Hyper-V Cluster CSV EventID 5120 in 2018... Wait, what ?

Submitted byOrsiris de Jong onven 13/04/2018 - 12:07

Some months ago I inherited of a Hyper-V infrastructure in pretty bad shape, where I had to reinstall the hypervisors one by one, adding FC cards for redundancy, adding network card redundancy etc.

Ever since I got to manage that infrastructure, I got hit by the following error messages while perfoming backups:

  • System Error 5120 Cluster Shared Volume "CSV Name" has entered a paused state because of '(c00000b5)'. All I/O will temporarily be queued until a path to the volume is reestablished.
  • Unexpected failure. Error code: 48F@01000003
  • 5120 CSV entered paused state (c000020c)
  • 5142 CSV no longer accessible (1460)
  • ntfs - disk has been surprise removed
  • 1069 cluster resource failed, error 0x3 ('The system cannot find the path specified.').

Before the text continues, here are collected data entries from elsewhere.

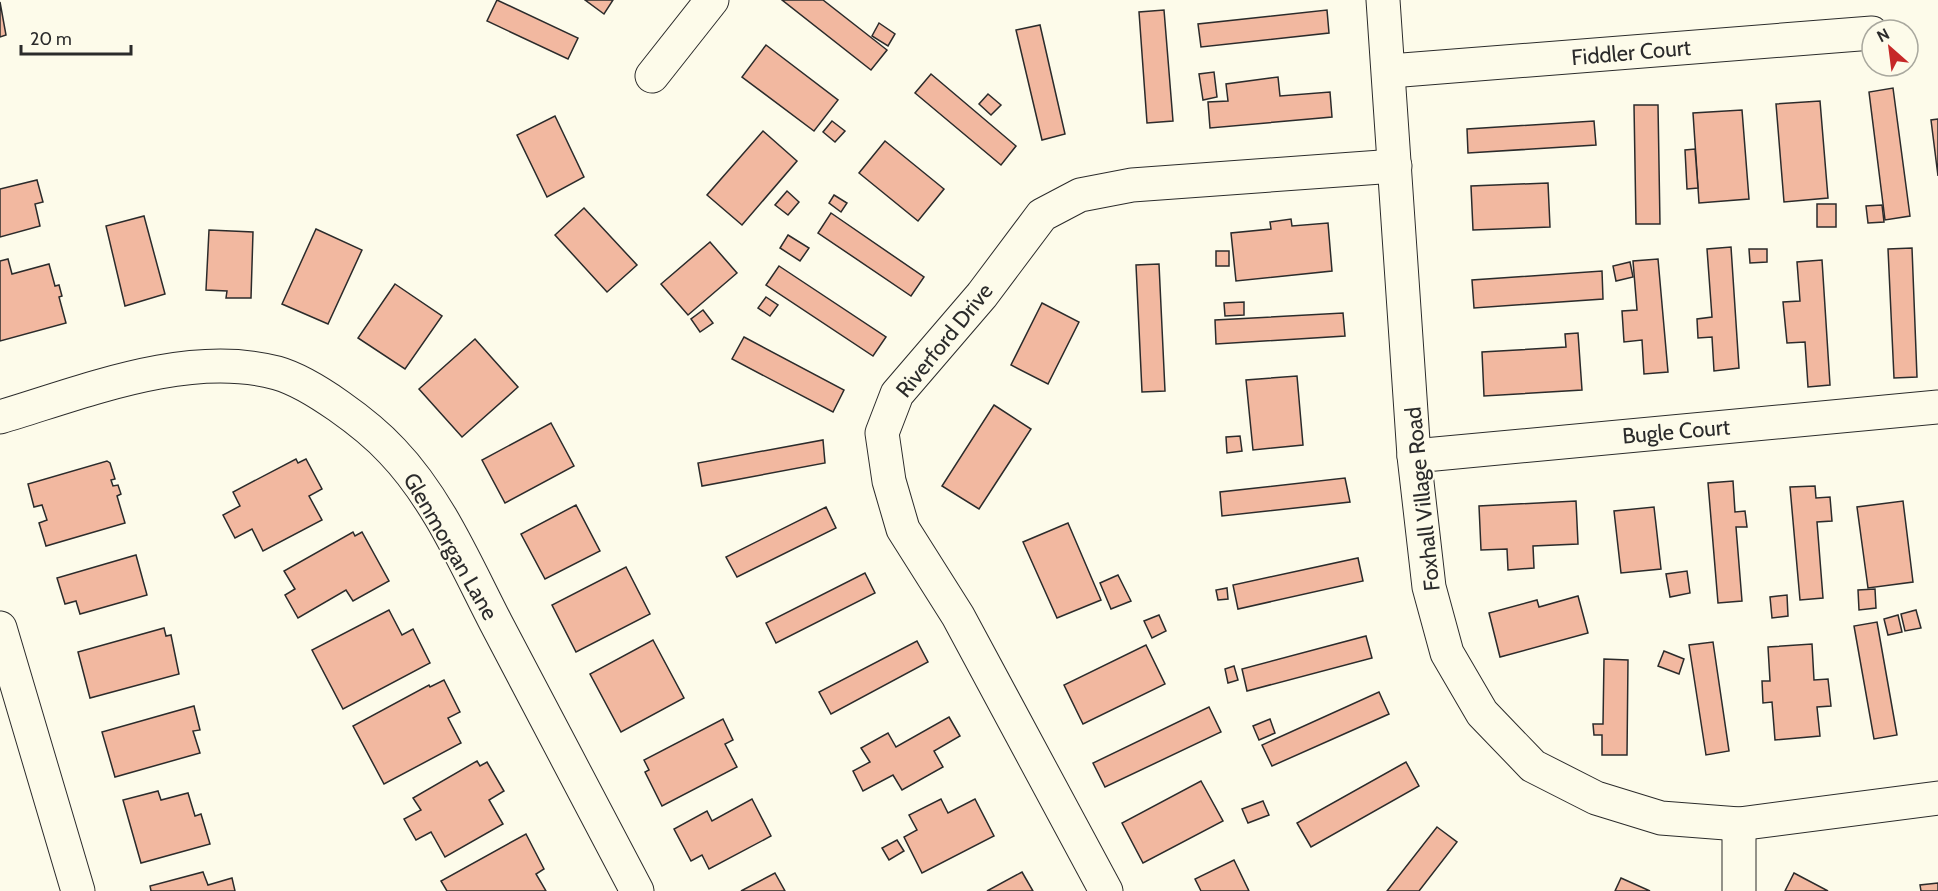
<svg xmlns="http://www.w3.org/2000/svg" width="1938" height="891" viewBox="0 0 1938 891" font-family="Cabin,sans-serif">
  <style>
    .building { fill: #f2b8a0; stroke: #2b2b2b; stroke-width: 1.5 }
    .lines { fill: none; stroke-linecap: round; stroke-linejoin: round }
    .street-casing { stroke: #2b2b2b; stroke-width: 35 }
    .secondary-casing { stroke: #2b2b2b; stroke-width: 35 }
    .street { stroke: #fdfbea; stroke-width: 33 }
    .secondary { stroke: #fdfbea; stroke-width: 33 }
    .labels { text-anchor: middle; stroke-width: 4.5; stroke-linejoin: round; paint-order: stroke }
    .street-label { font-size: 22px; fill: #2b2b2b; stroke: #fdfbea }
  </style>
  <rect width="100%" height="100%" fill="#fdfbea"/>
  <!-- building -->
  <g class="building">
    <path d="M497,0L578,38L568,59L487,21Z"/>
    <path d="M585,0H613L604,14Z"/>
    <path d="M782,0H823L887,50L871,70Z"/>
    <path d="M0,2L6,35L0,37Z"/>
    <path d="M1164,10L1173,121L1147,123L1139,12Z"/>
    <path d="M1327,10L1329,33L1201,47L1198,24Z"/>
    <path d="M879,23L895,34L888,46L872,36Z"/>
    <path d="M1040,25L1065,134L1042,140L1016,30Z"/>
    <path d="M766,45L838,100L814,131L742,77Z"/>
    <path d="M1214,72L1217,97L1203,100L1199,74Z"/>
    <path d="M931,74L1016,146L1001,165L915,93Z"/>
    <path d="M1278,77L1280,96L1330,92L1332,117L1210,128L1208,102L1228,101L1226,84Z"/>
    <path d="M1893,88L1910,216L1885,220L1869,92Z"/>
    <path d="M988,94L1001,105L991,115L979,104Z"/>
    <path d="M1820,101L1828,198L1784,202L1776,104Z"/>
    <path d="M1634,105H1658L1660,224H1636Z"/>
    <path d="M1742,110L1749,199L1699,203L1693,113Z"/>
    <path d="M555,116L584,177L547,197L517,135Z"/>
    <path d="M1938,119V176L1931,120Z"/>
    <path d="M832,121L845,131L835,142L823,132Z"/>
    <path d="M1594,121L1596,145L1468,153L1467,129Z"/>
    <path d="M763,131L797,161L742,225L707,195Z"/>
    <path d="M885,141L944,189L918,221L859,173Z"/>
    <path d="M1695,149L1698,188L1687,189L1685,150Z"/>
    <path d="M37,180L43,202L35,204L40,226L0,237V189Z"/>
    <path d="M1548,183L1550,227L1473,230L1471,186Z"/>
    <path d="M787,191L799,202L788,215L775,205Z"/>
    <path d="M834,195L847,203L841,212L829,203Z"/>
    <rect x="1817" y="204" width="19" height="23"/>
    <path d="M1882,205L1884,222L1868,223L1866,206Z"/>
    <path d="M584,208L637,265L607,292L555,235Z"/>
    <path d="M831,213L924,277L911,296L818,233Z"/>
    <path d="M144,216L165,294L125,306L106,226Z"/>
    <path d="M1291,219L1292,226L1328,223L1332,271L1236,281L1231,233L1271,229L1270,222Z"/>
    <path d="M316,229L362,250L328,324L282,304Z"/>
    <path d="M209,230L253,232L251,298H226L227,291L206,290Z"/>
    <path d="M788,235L809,248L800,261L780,248Z"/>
    <path d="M710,242L737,273L688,315L661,284Z"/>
    <path d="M1731,247L1739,368L1714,371L1712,337L1698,338L1697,319L1712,317L1707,249Z"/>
    <path d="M1912,248L1917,377L1894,378L1888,249Z"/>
    <path d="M1749,249H1767V262L1750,263Z"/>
    <rect x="1216" y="251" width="13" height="15"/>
    <path d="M8,259L12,274L49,264L55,286L59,285L62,296L59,297L66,323L0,341V261Z"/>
    <path d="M1658,259L1668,372L1644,374L1642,340L1624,342L1622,311L1637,310L1633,261Z"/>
    <path d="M1822,260L1830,385L1808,387L1805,342L1787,343L1783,302L1800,301L1797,262Z"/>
    <path d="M1630,262L1633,277L1616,281L1613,266Z"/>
    <path d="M1159,264L1165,391L1142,392L1136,265Z"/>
    <path d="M779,266L886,337L873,356L766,285Z"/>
    <path d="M1602,271L1603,299L1474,308L1472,280Z"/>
    <path d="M395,284L442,316L405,369L358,338Z"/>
    <path d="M766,297L778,305L770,316L758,308Z"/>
    <path d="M1244,302V315L1225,316L1224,303Z"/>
    <path d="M1042,303L1079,322L1048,384L1011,365Z"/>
    <path d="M703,310L713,323L700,332L691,319Z"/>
    <path d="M1343,313L1345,336L1216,344L1215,320Z"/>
    <path d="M1578,333L1582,390L1484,396L1482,352L1566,347L1565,334Z"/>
    <path d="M744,337L844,390L833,412L732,359Z"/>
    <path d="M475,339L518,387L462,437L419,389Z"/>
    <path d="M1297,376L1303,445L1253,450L1246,380Z"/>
    <path d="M994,405L1031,429L979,509L942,486Z"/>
    <path d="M551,423L574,466L505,503L482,460Z"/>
    <path d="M1240,436L1242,451L1227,453L1226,437Z"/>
    <path d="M823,440L825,463L702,486L698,463Z"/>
    <path d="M296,459L298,463L306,459L322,489L309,496L322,520L263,551L252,529L235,538L223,515L240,506L233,492Z"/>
    <path d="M107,461L110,463L115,479L111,480L113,486L118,485L121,494L117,496L125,523L46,546L39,523L47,520L42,505L34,507L28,484Z"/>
    <path d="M1345,478L1350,502L1222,516L1220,492Z"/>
    <path d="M1733,481L1735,512L1745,511L1747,527H1736L1742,601L1718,603L1708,483Z"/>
    <path d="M1815,486L1816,498L1830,497L1832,521L1817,522L1823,598L1800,600L1790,487Z"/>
    <path d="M1576,501L1578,544L1533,546L1534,568L1508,570L1507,549L1481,550L1479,506Z"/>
    <path d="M1903,501L1913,582L1868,588L1857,507Z"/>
    <path d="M576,505L600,551L545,579L521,534Z"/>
    <path d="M826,507L836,528L737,577L726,557Z"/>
    <path d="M1654,507L1661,569L1621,573L1614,511Z"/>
    <path d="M1068,523L1101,600L1057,618L1023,542Z"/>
    <path d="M353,532L355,536L362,532L389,581L353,601L346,590L298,618L285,595L295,589L284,571Z"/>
    <path d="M136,555L147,595L80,614L76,601L65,604L57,578Z"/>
    <path d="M1358,558L1363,581L1238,609L1233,585Z"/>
    <path d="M626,567L650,614L576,652L552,605Z"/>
    <path d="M1687,571L1690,593L1670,597L1666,574Z"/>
    <path d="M865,573L875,593L776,643L766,623Z"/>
    <path d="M1118,575L1131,601L1111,609L1100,583Z"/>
    <path d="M1227,588L1228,599L1218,600L1216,590Z"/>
    <path d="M1875,589L1876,608L1859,610L1858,590Z"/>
    <path d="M1787,595L1788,616L1772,618L1770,597Z"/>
    <path d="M1578,596L1588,633L1500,657L1489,613L1537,600L1539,607Z"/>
    <path d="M389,610L402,635L413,629L430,663L343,709L312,650Z"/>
    <path d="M1916,610L1921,628L1905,631L1901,614Z"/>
    <path d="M1159,615L1166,631L1152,638L1144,621Z"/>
    <path d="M1898,615L1902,632L1888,635L1884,619Z"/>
    <path d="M1877,622L1897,735L1874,739L1854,626Z"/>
    <path d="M164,628L166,636L171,635L179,674L90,698L78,652Z"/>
    <path d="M1366,636L1372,658L1247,691L1242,669Z"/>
    <path d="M653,640L684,698L621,732L590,674Z"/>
    <path d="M917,641L928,662L831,714L819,692Z"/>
    <path d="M1713,642L1729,751L1706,755L1689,645Z"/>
    <path d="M1812,644L1814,680L1828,679L1831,706L1817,707L1820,736L1775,740L1772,702L1763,703L1762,681H1770L1768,647Z"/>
    <path d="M1146,645L1165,684L1083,724L1064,685Z"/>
    <path d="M1664,651L1684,659L1679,674L1658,666Z"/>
    <path d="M1604,659L1628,660L1627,755H1602V735H1594L1593,724H1603Z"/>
    <path d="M1234,666L1238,680L1228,683L1225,669Z"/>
    <path d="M444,680L460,712L448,718L461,743L384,784L353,726L429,685L430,687Z"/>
    <path d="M1379,692L1389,714L1272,766L1262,745Z"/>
    <path d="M194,706L200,730L193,731L200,753L115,777L102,732Z"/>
    <path d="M1209,707L1221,732L1105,787L1093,763Z"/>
    <path d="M949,717L960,736L934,751L943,767L902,790L893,775L863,791L853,771L870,762L861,748L888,733L896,747Z"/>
    <path d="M723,719L733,740L725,744L737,767L662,806L645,772L649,770L644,760Z"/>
    <path d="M1270,719L1275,733L1259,740L1253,726Z"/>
    <path d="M477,761L480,766L487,762L504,791L489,800L503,824L445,857L431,832L416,840L404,819L421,810L413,798Z"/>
    <path d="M1406,762L1419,786L1311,847L1297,823Z"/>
    <path d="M1201,781L1223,821L1143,863L1122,823Z"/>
    <path d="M158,791L161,800L188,793L195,816L201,814L210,844L141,863L123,800Z"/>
    <path d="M752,799L771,836L709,869L702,855L691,861L674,829L707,811L712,821Z"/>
    <path d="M941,799L948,813L975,799L994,836L922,873L904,837L917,830L909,815Z"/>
    <path d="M1263,801L1269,815L1248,823L1242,809Z"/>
    <path d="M1437,827L1457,842L1419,891H1387Z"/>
    <path d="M526,834L544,869L536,874L546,891H447L441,881Z"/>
    <path d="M897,840L904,851L889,860L882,848Z"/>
    <path d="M1234,860L1249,891H1201L1195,879Z"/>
    <path d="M203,872L208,885L232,878L235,891H151L150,886Z"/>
    <path d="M1022,872L1033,891H987Z"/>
    <path d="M775,873L785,891H741Z"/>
    <path d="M1794,873L1828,891H1785Z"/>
    <path d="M1621,878L1650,891H1615Z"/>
    <path d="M1938,883V891H1921L1920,885Z"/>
  </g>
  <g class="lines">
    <defs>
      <g id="street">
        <path d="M1383,0L1414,456L1429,587L1447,653L1482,713L1533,766L1596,798L1661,818L1739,824L1938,798"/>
        <path d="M1390,71L1872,33"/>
        <path d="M652,76L712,0"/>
        <path d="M0,417C84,392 188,349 277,373C312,383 368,425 392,451C438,499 466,565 496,623C543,712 590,802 637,891"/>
        <path d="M1414,456L1938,407"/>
        <path d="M1106,891L958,616L903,529L889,481L882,433L897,394L982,295L1042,215L1080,195L1132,185L1395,166"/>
        <path d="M1739,891V824"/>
      </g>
      <path id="secondary" d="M0,628L78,891"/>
    </defs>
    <!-- street casing -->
    <use href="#street" class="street-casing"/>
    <!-- secondary casing -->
    <use href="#secondary" class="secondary-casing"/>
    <!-- street -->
    <use href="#street" class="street"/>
    <!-- secondary -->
    <use href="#secondary" class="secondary"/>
  </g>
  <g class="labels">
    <!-- street labels -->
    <g class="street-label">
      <text transform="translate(1631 52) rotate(-5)" y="8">Fiddler Court</text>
      <text transform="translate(944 340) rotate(-51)" y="8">Riverford Drive</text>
      <text transform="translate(1676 431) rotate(-5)" y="8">Bugle Court</text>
      <text transform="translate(1422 499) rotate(-96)" y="8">Foxhall Village Road</text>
      <text transform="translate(451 546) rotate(60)" y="8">Glenmorgan Lane</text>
    </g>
  </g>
  <!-- north arrow -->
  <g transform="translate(1890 48) rotate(332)"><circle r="28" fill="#fdfbea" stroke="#a9a89e" stroke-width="1.5"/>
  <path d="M0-4.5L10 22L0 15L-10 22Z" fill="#c62828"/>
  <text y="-9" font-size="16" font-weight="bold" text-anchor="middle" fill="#2b2b2b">N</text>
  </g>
  <!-- scale -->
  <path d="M21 45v9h110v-9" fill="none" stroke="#2b2b2b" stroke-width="3"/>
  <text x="30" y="45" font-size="18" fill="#2b2b2b" stroke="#fdfbea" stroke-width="4.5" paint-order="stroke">20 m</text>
</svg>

Since I've almost outruled any possible physical issues, I followed a lot of threads where people experienced that issue. Most of these threads were 2013ish, and suggested to install some patches that I already had included in my Windows Server 2012 R2, along with disabling ODX via a registry key (HKLM\system\currentcontrolset\control\filesystem\FilterSupportedFeaturesMode set to 1 in order to disable ODX).

I also disabled parallel backups which made the issues a bit least frequent.

In the end, nothing helped to get rid of these issues. As a side effect, most of the Unix machines on that Hyper-V infrastructure freezed randomly while backing up.

After having thought of about every possible issue that I could find, I noticed that some luns never got those nasty c00000b5 / c0000128 errors.

Tracking down the differences between those luns, I noticed that all failing luns had VM disk and configuration files spread across other luns.

From an operational point of view, this is far from any hyper-v best practices.

I identified all machine disk and configuration file paths with the following powershell command:

get-vm * |sort-object| fl Name,path,configurationlocation,snapshotfilelocation,@{L="Disks";E={$_.harddrives.path}}

After having manually moved all files from the same VM to a unique lun... TADA !

All of those nasty errors disappeared !

Btw, quick backup tip: Ensure that the Heartbeat link isn't saturated while backing up (I/O data goes through the network while backing up). I've upgraded the Heartbeat from a single 1Gbits link to a redundant 10Gbits link, which really made a difference in backup speeds and of course live migrations.